I do believe there is art in the ordinary and that good writing will help us find value and maybe meaning in the everyday.


Would you please tell us a little about your writing process?

I have not written enough yet to have much to offer but thus far I make notes in my book; ideas and snippets of dialogue and circumstances I want to explore, even dreams I’ve had. Once I’m at my laptop writing and developing them, a kind of flood happens and it’s often tough for me to stop writing to do other things or chores. I’m not a romantic about it but the stories almost do write themselves. Not well initially. Often even rework can’t save them. But the few that do read well to me I can’t stop tweaking and rephrasing over the next days or weeks– its not that productive but somehow at some point the tweaking stops and the next idea sets off down the same track.

How do you believe a writer improves? Practice? Mentors? Reading everything? Attending festivals?

I’m a novice writer but even so I sense writing is as much a craft as it is an art. And that the craft of writing is best taught but the art relies on more holistic and deeper sources within us writers as people. It is lived. We should celebrate both the craft and the art as celebrations of ourselves.

What motivated / motivates you to write?

That’s a real mystery. I’m not particularly extrovert. I do not believe I’m smarter than anyone else. But I do believe there is art in the ordinary and that good writing will help us find value and maybe meaning in the everyday. I think we need that right now and it’s what I’ll try to do.

What is the best piece of advice you have received? Or, what is the best piece of advice you would offer an aspiring writer?

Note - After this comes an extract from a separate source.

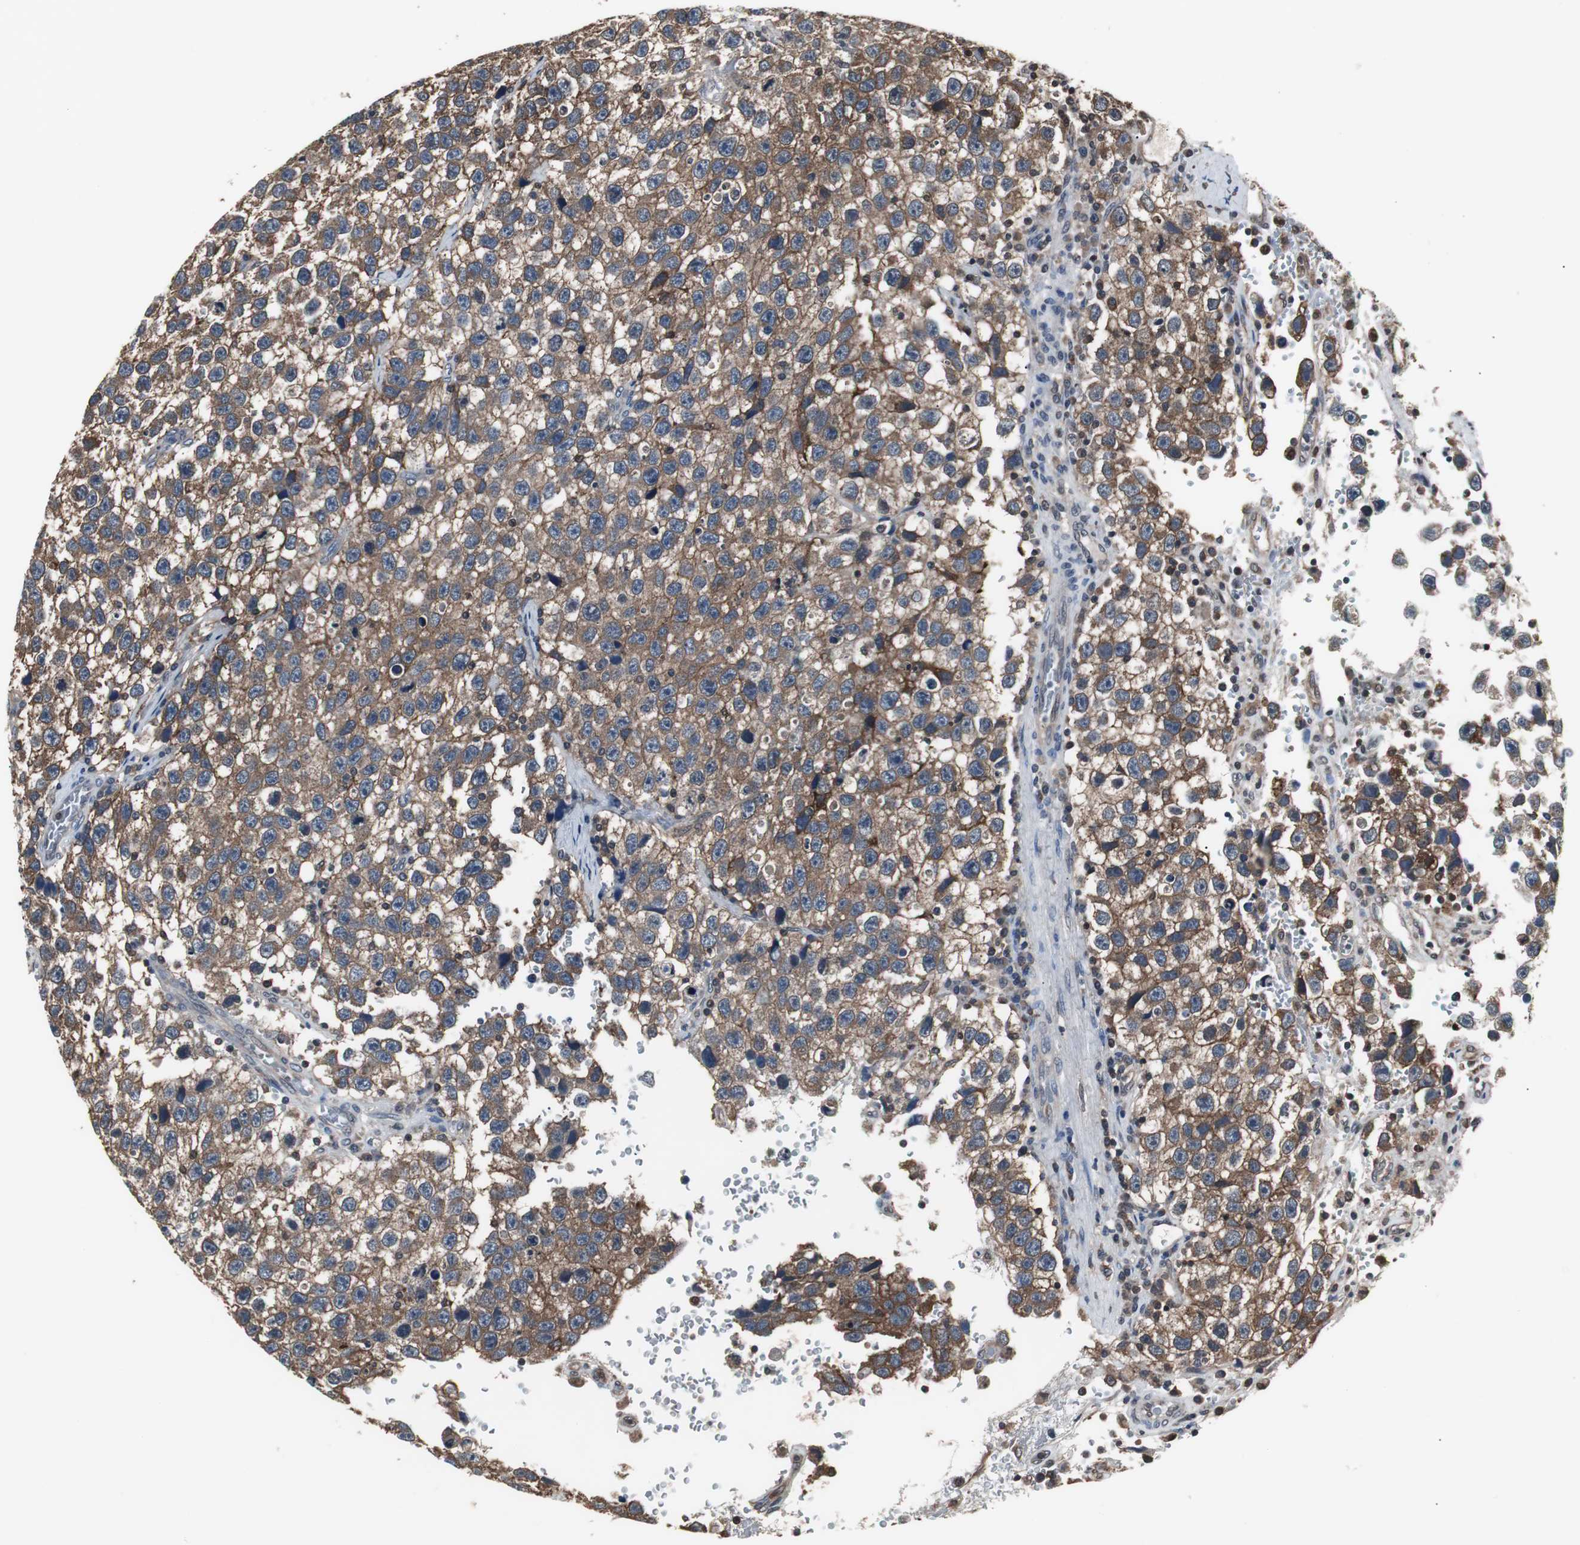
{"staining": {"intensity": "strong", "quantity": ">75%", "location": "cytoplasmic/membranous"}, "tissue": "testis cancer", "cell_type": "Tumor cells", "image_type": "cancer", "snomed": [{"axis": "morphology", "description": "Seminoma, NOS"}, {"axis": "topography", "description": "Testis"}], "caption": "Immunohistochemistry (IHC) of human testis cancer reveals high levels of strong cytoplasmic/membranous expression in approximately >75% of tumor cells.", "gene": "ZSCAN22", "patient": {"sex": "male", "age": 33}}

I have just finished a collaboration with 20 other authors to jointly write a novel. Part of the process involved my first interaction with a UK based editor. I learnt tough lessons (basically about how crap my writing could be) but seeing my work through the eyes of a very determined editor was highly educational. It reminded me of two hands clapping: It needs both writer and editor to be well matched and confident. The commercial imperative should not overwhelm our ideas and willingness to experiment but equally what we write has to be read – not every recipe should end up a smoothie but most do need some cooking!!

Who would you say are your literary forebears? Who have you learned the most from?

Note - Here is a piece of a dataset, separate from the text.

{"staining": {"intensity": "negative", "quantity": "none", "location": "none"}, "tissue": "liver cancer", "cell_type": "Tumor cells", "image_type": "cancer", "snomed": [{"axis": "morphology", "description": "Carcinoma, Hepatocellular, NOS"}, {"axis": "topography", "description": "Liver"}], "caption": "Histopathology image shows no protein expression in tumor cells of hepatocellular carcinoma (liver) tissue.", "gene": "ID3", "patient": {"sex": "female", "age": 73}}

I am a Scot living in New Zealand. I read Robert Louis Stevenson, Somerset Maughan, and my late father’s uncle who wrote under the pseudonyms Peter Dawlish and Lennox Kerr: Beautiful calm story tellers. These authors tuck stunning pearls of humanity in gentle almost banal stories. I’d like to learn do that too. I’m also very drawn to Richard Brautigan and the retention of childlike joy in his writing, it’s both serious and very silly.

Would you mind sharing a photograph of a part of your bookshelf (or your library) that is meaningful to you? What makes it meaningful to you?

My home in New Zealand looks out over the farm I run with my wife Kate. The space and the quiet suits my writing process well. My bookshelves as you might expect are like the wrinkles on my face. Deep and numerous. They tell the genre alleyways we’ve stumbled into, the prolonged themes and subjects we’ve enjoyed. Literature is wonderful, a constant pleasure through life. Bad books you can start but are not obliged to finish. The good ones you can read again and again each time learning more. Our huge picture window reflects a vast open landscape on one side and a much bigger internal universe on the other. The photos are of my triplet sisters and me as babies. And the other stuff, bits and bobs Kate and I have acquired on our many travels together.


Author Biography: I am a 65 year old company director living in New Zealand. Writing to me now is as necessary as exhaling. Its the second phase of creative breathing and my way of emptying lungs ready for the next breath.